Triumph, pure and gold as guineas, took wing inside him as the lads carried him through the frenzied crowd toward the finish line.

He found he hadn’t lost the taste for victory with all its sweetness and buoyancy.

Time became blurred in the jubilant aftermath as, still hoisted on the lad’s shoulders, he was carried onto the track, congratulations pouring in from every angle.

Then it was on to the presentation of the winner’s plate and—most importantly—the winner’s purse.

£3,521.

How heavy and how sweet.

Gwyneth could have her season in grand style, and even with a small dowry.

Further, Radish was now qualified for the Race of the Century—and the possibility of its £10,000 purse, which was a respectable dowry by any standard.

And with today’s victory, there was one thing more—he didn’t have to immediately return to his shambles of a life.

A stay of sentence might be all it was, but he found he was willing to accept it.

Who knew what more this one win might yield, for winning held a secret that few understood—it carried a momentum of its own.

Winning begot winning.

No .

He wouldn’t get ahead of himself.

Today, he would take the win—and leave every other consideration for tomorrow.

A sudden taut feeling slid across his skin—as if he were being watched. Of course, he was being watched—by several thousand merrymakers, in fact. However, it wasn’t thousands of pairs of eyes that he felt—but one.

Hers .

Unerringly, his gaze shifted and locked with Artemis’s.

Instinctively, he took a step forward, then, reflexively, froze, resisting the urge that had felt only natural an instant ago.

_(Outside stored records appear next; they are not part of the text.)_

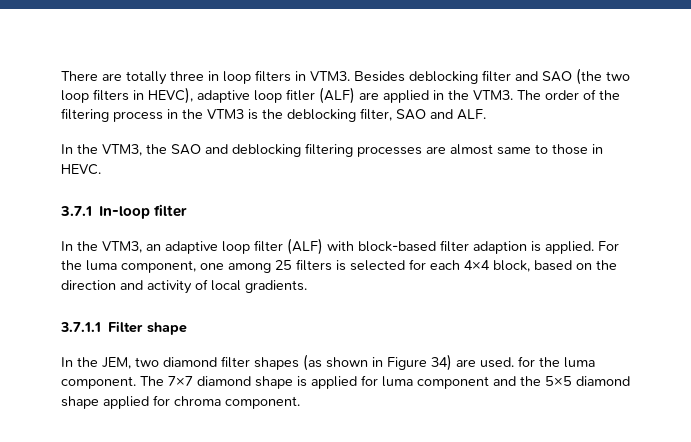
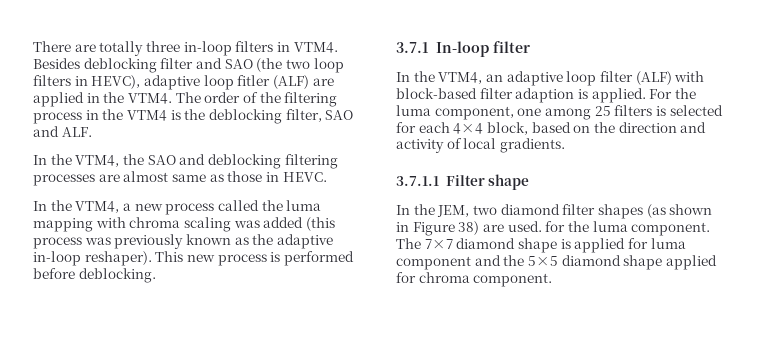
[208,70,350,84] in loop filters in VTM3. -> [183,41,338,56] in-loop filters in VTM4.
[473,90,513,100] VTM3. -> [127,93,172,104] VTM4.
[207,109,244,119] VTM3 -> [126,110,167,121] VTM4
[102,144,142,156] VTM3, -> [75,155,120,167] VTM4,
[535,144,548,154] to -> [209,174,224,182] as
(101, 169) none -> [33,200,322,215] [33,217,335,232] [33,234,333,249] [33,251,354,266] [33,268,156,283] // In the VTM4, a new process called the luma mapping with chroma scaling was added (this process was previously known as the adaptive in-loop reshaper). This new process is performed before deblocking.
[102,241,142,253] VTM3, -> [438,72,483,84] VTM4,
[431,354,452,371] 34) -> [458,221,480,235] 38)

To close the distance between them and take her in his arms and whirl her around and around until her skirts flew in the air and they were dizzy with laughter and light and wonder at this improbable victory.

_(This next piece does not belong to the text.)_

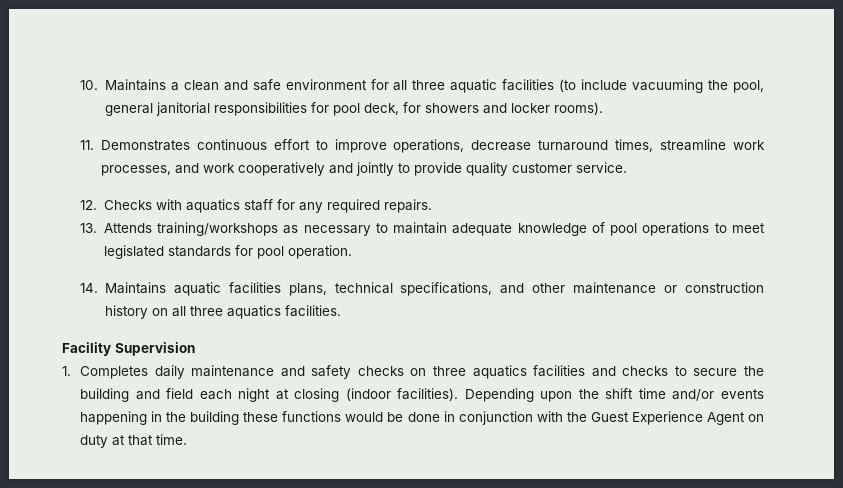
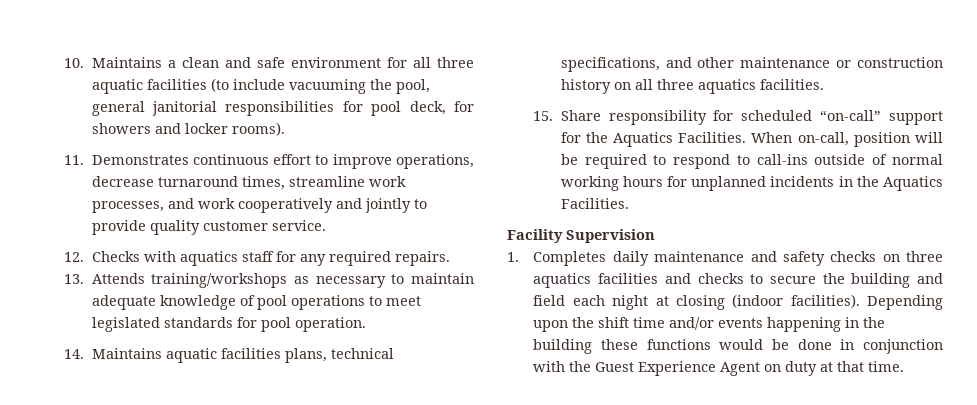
(341, 311) none -> [533,110,943,125] [560,132,943,147] [560,154,944,169] [560,176,943,191] [560,198,629,209] // 15. Share responsibility for scheduled “on-call” support for the Aquatics Facilities. When on-call, position will be required to respond to call-ins outside of normal working hours for unplanned incidents in the Aquatics Facilities.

In that instant, there had been no one he’d rather share this feeling with.

Magnets.

How quickly it became a world of two.

The thought should have produced a surge of anger. But this time, it didn’t. The truth was he was tired of that pattern of thinking.

Some new part of him suggested Artemis might not deserve it. The events that had been so set in stone these last ten years felt as if they now rested on shifting sands.

Lies.

As she continued moving forward, toward him, and he remained rooted in place—no whirling embraces for them—his eye caught upon the two figures accompanying her.

The tall, dark-haired man beside her, handsome and confidently imposing in the manner of a lord supremely assured of his place in the world, was her brother, Rakesley, whom he’d met years ago.

The woman at his side, auburn-haired and lanky, whose pregnancy was just showing, would be Rakesley’s wife, his scandalous duchess who had once been his jockey.

In truth, she didn’t have the air of a walking scandal.

Rather, her hazel eyes held kindness and warmth as she smiled her congratulations at him.

Where Artemis hesitated, Rakesley rushed forward and reached for Bran’s hand to shake. “Well done, old chap.”

His congratulation, however, wasn’t without reservation. He was also taking Bran’s measure as a competitor in the Race of the Century. Bran took no offense. He’d always enjoyed a healthy competition.

Enjoyed.

A word that had been absent from his vocabulary for two years.

Now returned.

“It wasn’t a perfect race, by any stretch,” said Bran, threading the needle between self-deprecation and pride.

“Ah,” said the duchess, “but that’s when you see what everyone’s made of.”

Artemis hung back and silently watched, the lift of an eyebrow doing her talking for her.

Remembering his manners, Rakesley made a quick introduction to his wife and an absent, “And you’ve surely met my sister, Lady Artemis,” before launching into a detailed summary of the race, moment by moment.

All the while, Bran kept half an eye on Artemis, though she contributed not a word. Rather, she watched and kept her impressions to herself.